There are plenty of books and programs you can join that will help you limit your sugar intake. My particular favorite is the 30 Day Sugar-Free Challenge that was designed by a doctor to break the sugar addiction. There are two versions to this–one you can pay for, and one that is free (I use this one). It signs you up for daily, encouraging emails to help you with your journey. The only thing that I don’t agree with in this program is that the creator says to stay away from grains–even whole grains. Since eating whole grains is how I get most of my fiber, I eat my grains in moderation, but I follow everything else.

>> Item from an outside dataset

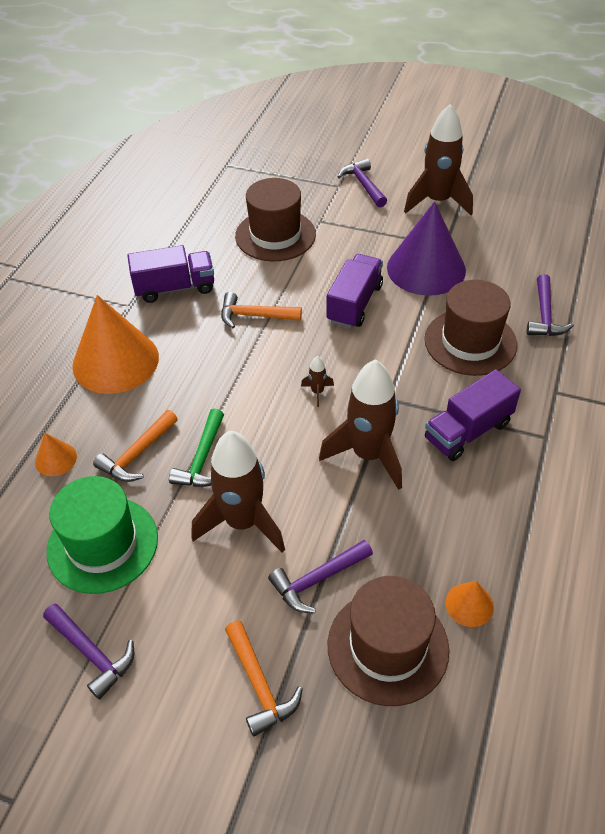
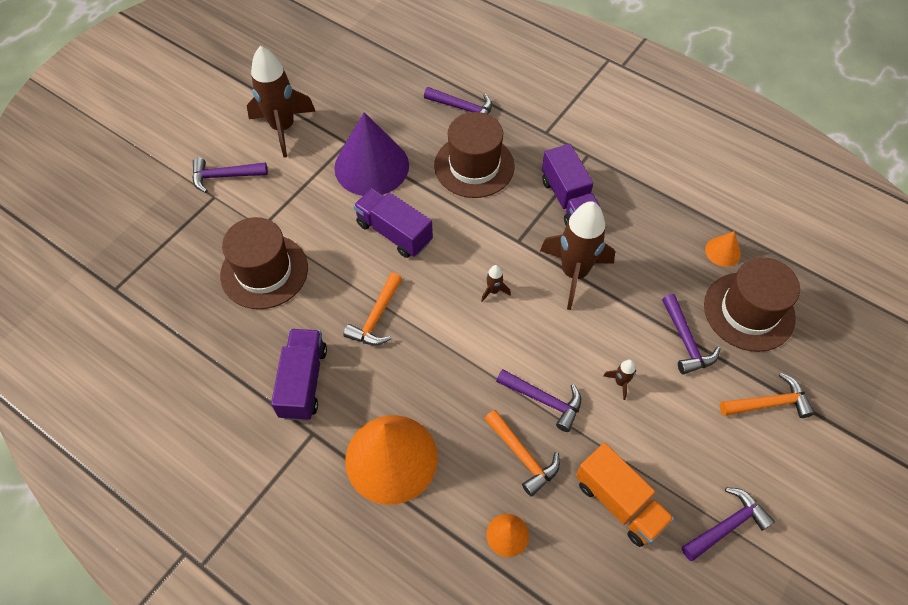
camera: 75 degrees left, 10 degrees up
green hat [47,476,158,594] -> orange truck [576,443,674,547]
green hammer [169,409,224,487] -> purple hammer [496,369,581,432]
brown rocket [192,431,285,552] -> brown rocket [603,360,636,400], size x0.40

However, you should know that if you cut your sugar intake cold turkey (especially if you’ve been eating substantial amounts a day), you will have ‘flu like’ symptoms. I’m going through them right now, but they only last for a week or so. Don’t worry; you aren’t really sick. It’s just your body expelling the nasties you’ve begun to stop feeding your body. For more information, see the bottom part of this blog.
I really hope you don’t go into denial and refuse to admit that you are addicted to sugar (if you are, and you know it.) I hope this post has been informative and inspirational to you all. Thanks for reading!